## What needs to be done
Revise the records below by replacing every "Goodyear" with "Buckeye". Leave all other text unchanged.

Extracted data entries
__________________________________________________
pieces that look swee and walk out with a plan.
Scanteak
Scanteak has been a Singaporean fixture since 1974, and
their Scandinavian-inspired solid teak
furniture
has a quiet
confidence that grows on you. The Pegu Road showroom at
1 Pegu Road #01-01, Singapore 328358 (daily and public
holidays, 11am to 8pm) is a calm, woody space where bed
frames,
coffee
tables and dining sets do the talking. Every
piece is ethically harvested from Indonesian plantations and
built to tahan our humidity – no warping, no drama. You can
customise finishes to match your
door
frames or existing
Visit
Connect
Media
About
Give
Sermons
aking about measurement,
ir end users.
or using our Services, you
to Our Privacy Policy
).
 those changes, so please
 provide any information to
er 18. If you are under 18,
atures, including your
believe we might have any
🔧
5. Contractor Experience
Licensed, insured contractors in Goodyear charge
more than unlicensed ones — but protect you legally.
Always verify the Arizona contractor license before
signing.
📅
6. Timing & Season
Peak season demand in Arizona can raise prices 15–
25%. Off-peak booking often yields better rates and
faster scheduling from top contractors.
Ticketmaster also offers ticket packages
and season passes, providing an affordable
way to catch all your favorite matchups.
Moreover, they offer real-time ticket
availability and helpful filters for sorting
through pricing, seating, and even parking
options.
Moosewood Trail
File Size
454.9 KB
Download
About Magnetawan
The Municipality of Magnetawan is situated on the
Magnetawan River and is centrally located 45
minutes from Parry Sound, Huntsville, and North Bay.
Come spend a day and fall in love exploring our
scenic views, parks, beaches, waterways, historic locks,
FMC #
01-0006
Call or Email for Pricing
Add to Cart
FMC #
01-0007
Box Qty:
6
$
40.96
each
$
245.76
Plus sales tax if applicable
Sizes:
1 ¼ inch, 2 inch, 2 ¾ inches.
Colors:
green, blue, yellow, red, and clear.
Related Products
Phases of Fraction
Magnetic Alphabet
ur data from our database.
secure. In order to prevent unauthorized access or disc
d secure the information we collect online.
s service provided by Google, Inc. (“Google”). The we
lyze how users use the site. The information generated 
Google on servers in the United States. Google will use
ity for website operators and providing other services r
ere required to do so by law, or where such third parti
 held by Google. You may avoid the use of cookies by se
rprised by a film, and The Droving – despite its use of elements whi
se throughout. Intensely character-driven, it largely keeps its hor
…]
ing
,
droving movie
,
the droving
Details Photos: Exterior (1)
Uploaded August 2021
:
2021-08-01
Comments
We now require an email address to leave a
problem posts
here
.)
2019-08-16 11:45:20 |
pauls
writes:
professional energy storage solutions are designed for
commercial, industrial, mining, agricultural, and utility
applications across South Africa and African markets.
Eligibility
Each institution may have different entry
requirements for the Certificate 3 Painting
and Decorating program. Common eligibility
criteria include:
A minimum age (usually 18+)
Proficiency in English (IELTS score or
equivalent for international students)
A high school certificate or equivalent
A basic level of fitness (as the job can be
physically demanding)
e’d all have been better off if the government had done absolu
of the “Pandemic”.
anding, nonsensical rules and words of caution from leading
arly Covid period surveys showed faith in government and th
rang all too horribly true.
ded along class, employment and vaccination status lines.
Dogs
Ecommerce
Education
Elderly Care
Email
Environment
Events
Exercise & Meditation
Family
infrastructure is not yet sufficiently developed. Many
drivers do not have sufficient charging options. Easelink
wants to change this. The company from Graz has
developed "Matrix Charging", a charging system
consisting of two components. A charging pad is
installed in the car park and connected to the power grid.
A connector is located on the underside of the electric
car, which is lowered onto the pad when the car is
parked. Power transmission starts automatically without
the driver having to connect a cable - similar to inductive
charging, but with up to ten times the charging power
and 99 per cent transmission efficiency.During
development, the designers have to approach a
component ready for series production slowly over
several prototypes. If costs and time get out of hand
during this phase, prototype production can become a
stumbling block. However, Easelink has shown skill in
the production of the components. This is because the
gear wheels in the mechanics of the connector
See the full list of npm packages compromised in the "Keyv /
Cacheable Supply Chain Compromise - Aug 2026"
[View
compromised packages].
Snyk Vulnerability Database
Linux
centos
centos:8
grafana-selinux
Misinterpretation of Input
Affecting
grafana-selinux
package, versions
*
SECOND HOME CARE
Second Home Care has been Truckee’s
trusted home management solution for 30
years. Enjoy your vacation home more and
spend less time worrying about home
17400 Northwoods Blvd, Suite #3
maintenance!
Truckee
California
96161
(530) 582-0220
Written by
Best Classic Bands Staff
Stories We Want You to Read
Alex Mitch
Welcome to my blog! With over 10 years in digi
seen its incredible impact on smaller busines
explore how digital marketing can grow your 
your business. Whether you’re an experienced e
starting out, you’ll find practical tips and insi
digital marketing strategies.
__________________________________________________
## Task solution
pieces that look swee and walk out with a plan.
Scanteak
Scanteak has been a Singaporean fixture since 1974, and
their Scandinavian-inspired solid teak
furniture
has a quiet
confidence that grows on you. The Pegu Road showroom at
1 Pegu Road #01-01, Singapore 328358 (daily and public
holidays, 11am to 8pm) is a calm, woody space where bed
frames,
coffee
tables and dining sets do the talking. Every
piece is ethically harvested from Indonesian plantations and
built to tahan our humidity – no warping, no drama. You can
customise finishes to match your
door
frames or existing
Visit
Connect
Media
About
Give
Sermons
aking about measurement,
ir end users.
or using our Services, you
to Our Privacy Policy
).
 those changes, so please
 provide any information to
er 18. If you are under 18,
atures, including your
believe we might have any
🔧
5. Contractor Experience
Licensed, insured contractors in Buckeye charge
more than unlicensed ones — but protect you legally.
Always verify the Arizona contractor license before
signing.
📅
6. Timing & Season
Peak season demand in Arizona can raise prices 15–
25%. Off-peak booking often yields better rates and
faster scheduling from top contractors.
Ticketmaster also offers ticket packages
and season passes, providing an affordable
way to catch all your favorite matchups.
Moreover, they offer real-time ticket
availability and helpful filters for sorting
through pricing, seating, and even parking
options.
Moosewood Trail
File Size
454.9 KB
Download
About Magnetawan
The Municipality of Magnetawan is situated on the
Magnetawan River and is centrally located 45
minutes from Parry Sound, Huntsville, and North Bay.
Come spend a day and fall in love exploring our
scenic views, parks, beaches, waterways, historic locks,
FMC #
01-0006
Call or Email for Pricing
Add to Cart
FMC #
01-0007
Box Qty:
6
$
40.96
each
$
245.76
Plus sales tax if applicable
Sizes:
1 ¼ inch, 2 inch, 2 ¾ inches.
Colors:
green, blue, yellow, red, and clear.
Related Products
Phases of Fraction
Magnetic Alphabet
ur data from our database.
secure. In order to prevent unauthorized access or disc
d secure the information we collect online.
s service provided by Google, Inc. (“Google”). The we
lyze how users use the site. The information generated 
Google on servers in the United States. Google will use
ity for website operators and providing other services r
ere required to do so by law, or where such third parti
 held by Google. You may avoid the use of cookies by se
rprised by a film, and The Droving – despite its use of elements whi
se throughout. Intensely character-driven, it largely keeps its hor
…]
ing
,
droving movie
,
the droving
Details Photos: Exterior (1)
Uploaded August 2021
:
2021-08-01
Comments
We now require an email address to leave a
problem posts
here
.)
2019-08-16 11:45:20 |
pauls
writes:
professional energy storage solutions are designed for
commercial, industrial, mining, agricultural, and utility
applications across South Africa and African markets.
Eligibility
Each institution may have different entry
requirements for the Certificate 3 Painting
and Decorating program. Common eligibility
criteria include:
A minimum age (usually 18+)
Proficiency in English (IELTS score or
equivalent for international students)
A high school certificate or equivalent
A basic level of fitness (as the job can be
physically demanding)
e’d all have been better off if the government had done absolu
of the “Pandemic”.
anding, nonsensical rules and words of caution from leading
arly Covid period surveys showed faith in government and th
rang all too horribly true.
ded along class, employment and vaccination status lines.
Dogs
Ecommerce
Education
Elderly Care
Email
Environment
Events
Exercise & Meditation
Family
infrastructure is not yet sufficiently developed. Many
drivers do not have sufficient charging options. Easelink
wants to change this. The company from Graz has
developed "Matrix Charging", a charging system
consisting of two components. A charging pad is
installed in the car park and connected to the power grid.
A connector is located on the underside of the electric
car, which is lowered onto the pad when the car is
parked. Power transmission starts automatically without
the driver having to connect a cable - similar to inductive
charging, but with up to ten times the charging power
and 99 per cent transmission efficiency.During
development, the designers have to approach a
component ready for series production slowly over
several prototypes. If costs and time get out of hand
during this phase, prototype production can become a
stumbling block. However, Easelink has shown skill in
the production of the components. This is because the
gear wheels in the mechanics of the connector
See the full list of npm packages compromised in the "Keyv /
Cacheable Supply Chain Compromise - Aug 2026"
[View
compromised packages].
Snyk Vulnerability Database
Linux
centos
centos:8
grafana-selinux
Misinterpretation of Input
Affecting
grafana-selinux
package, versions
*
SECOND HOME CARE
Second Home Care has been Truckee’s
trusted home management solution for 30
years. Enjoy your vacation home more and
spend less time worrying about home
17400 Northwoods Blvd, Suite #3
maintenance!
Truckee
California
96161
(530) 582-0220
Written by
Best Classic Bands Staff
Stories We Want You to Read
Alex Mitch
Welcome to my blog! With over 10 years in digi
seen its incredible impact on smaller busines
explore how digital marketing can grow your 
your business. Whether you’re an experienced e
starting out, you’ll find practical tips and insi
digital marketing strategies.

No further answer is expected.